Toutes nos félicitations et merci au nombreuses personnes venues le soutenir dans cette étape cruciale du cursus de MBA.
Dans un contexte où le marché de l’emploi devient de plus en plus exigeant et incertain, les chiffres sont assez révélateurs. Selon une enquête récente de l’Office fédéral de la statistique, parue avant-hier dans la Tribune de Genève, le taux de chômage des diplômés des hautes écoles suisses a augmenté, passant de 2,7% en 2021 à 3,2% en 2023. Ce constat révèle une réalité troublante : de nombreux diplômés, essentiellement en économie et management, peinent à trouver un emploi, même après des années d’études supérieures. Ces données viennent conforter le choix de certains établissements, qui, en misant sur des pédagogies combinant apports académiques rigoureux et portée opérationnelle durant les cursus obtiennent un taux d’emploi pouvant avoisiner les 97% pour leurs étudiants trois mois après l’obtention de leur diplôme.
Ces institutions éducatives brisent un tabou : l’éducation ne se termine pas avec un diplôme, elle se concrétise par un emploi et doit se poursuivre tout au long de la vie.
La dualité : Un modèle éducatif qui fait la différence
Ce succès repose sur une approche innovante mais bien rodée : la dualité école-entreprise. La Suisse, est reconnue pour son excellence en matière de système éducatif qui est particulièrement performant dans le domaine de l’apprentissage et qui repose justement sur le dual. Néanmoins, le dispositif est beaucoup moins ancré dans les formations supérieures et c’est pourquoi, avec la gouvernance de l’International Management School Geneva (IMSG), nous avons fait le pari de cette pratique éducative éprouvée.
Les étudiants passent ainsi 40% de leur temps en entreprise durant les deux premières années de Bachelor, un taux qui progresse jusqu’à 70% en troisième année et en MBA. Cette immersion dans le monde professionnel permet aux apprenants de développer des compétences pratiques et d’acquérir une expérience directement applicable, les préparant efficacement à intégrer le marché du travail. Par ailleurs, l’entreprise constitue un formidable terrain pour mettre en application des concepts vus en cours mais permet surtout de mesurer les contraintes « réelles » de cette même mise en oeuvre, ce qui manque cruellement aux pédagogies « classiques » même si ces dernières s’appuient de plus en plus sur des études de cas.

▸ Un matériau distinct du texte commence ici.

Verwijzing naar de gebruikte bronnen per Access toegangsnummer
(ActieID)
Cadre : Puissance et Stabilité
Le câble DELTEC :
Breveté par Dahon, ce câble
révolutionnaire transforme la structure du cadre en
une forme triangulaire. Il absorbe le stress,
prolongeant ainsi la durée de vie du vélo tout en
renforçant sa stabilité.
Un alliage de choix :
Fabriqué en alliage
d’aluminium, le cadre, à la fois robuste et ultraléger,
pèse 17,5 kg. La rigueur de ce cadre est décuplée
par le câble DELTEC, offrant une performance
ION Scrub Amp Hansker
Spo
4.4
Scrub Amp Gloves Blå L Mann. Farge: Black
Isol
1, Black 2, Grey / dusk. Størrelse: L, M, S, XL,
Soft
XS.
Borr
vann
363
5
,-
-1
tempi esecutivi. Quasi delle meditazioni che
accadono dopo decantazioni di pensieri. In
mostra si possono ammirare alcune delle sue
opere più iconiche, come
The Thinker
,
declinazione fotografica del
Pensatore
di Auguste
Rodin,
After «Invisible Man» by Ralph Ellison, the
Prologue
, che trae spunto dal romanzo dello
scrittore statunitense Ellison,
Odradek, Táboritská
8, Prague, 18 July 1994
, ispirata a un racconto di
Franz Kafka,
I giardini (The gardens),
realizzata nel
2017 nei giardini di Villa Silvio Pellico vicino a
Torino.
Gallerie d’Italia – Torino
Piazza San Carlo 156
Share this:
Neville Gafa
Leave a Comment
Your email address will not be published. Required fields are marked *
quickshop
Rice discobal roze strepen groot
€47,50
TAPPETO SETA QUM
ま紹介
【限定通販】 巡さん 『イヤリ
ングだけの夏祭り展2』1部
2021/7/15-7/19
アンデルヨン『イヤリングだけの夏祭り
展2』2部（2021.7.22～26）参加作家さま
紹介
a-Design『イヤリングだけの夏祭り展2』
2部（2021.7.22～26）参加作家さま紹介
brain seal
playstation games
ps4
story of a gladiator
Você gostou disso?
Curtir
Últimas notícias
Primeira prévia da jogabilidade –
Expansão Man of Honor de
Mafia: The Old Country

Enfin, pour les étudiants de plus en plus bercés par « Netflixisation », cette alternance école-entreprise est intéressante car, outre le fait de rendre visible les acquis conceptuels, de matérialiser le rêve en quelque sorte, elle séquence les temporalités et évite la routine qu’ont en horreur la génération de slashers qui est la cible de la présente réflexion.
Pour les étudiants, la dualité, c'est la garantie d'une employabilité immédiate, pour les employeurs, c'est l'assurance de recruter des talents formés, compétents et prêts à contribuer activement dès leur premier jour en entreprise.
L’emploi : Un label de qualité qui compte
Alors que les accréditations foisonnent dans le secteur de l’éducation, il est important de rappeler que le principal label qui devrait réellement compter pour une Business School est celui de l’emploi de ses diplômés. Cela sous-entend que ces derniers disposent de compétences répondant aux attentes des entreprises, ce qui est, rappelons-le, l’idée première qui a conduit à la création des Business Schools à la fin du 18ème et au début du 19ème siècle. En effet, alors que les universités peinant à pourvoir les entreprises en collaborateurs détenteurs d’habiletés en gestion d’entreprise, en encadrement, en planification, des programmes spécifiques ont été mis en place par les Écoles de commerce européennes puis plus tard par les Business Schools anglo-saxonnes pour palier ces carences. La dualité école-entreprise vient renforcer cette qui garantit que les diplômés ne sont pas seulement prêts pour l’emploi, mais qu’ils sont également capables de contribuer activement et de manière innovante en entreprise et à accompagner les changements sociétaux avec autonomie et responsabilité.
En réalité, ce qui différencie les institutions ayant décidé d'intégrer ce dispositif des autres, c'est leur volonté profonde à faire de l'employabilité de leurs diplômés un indicateur de réussite, un KPI central dans le projet pédagogique.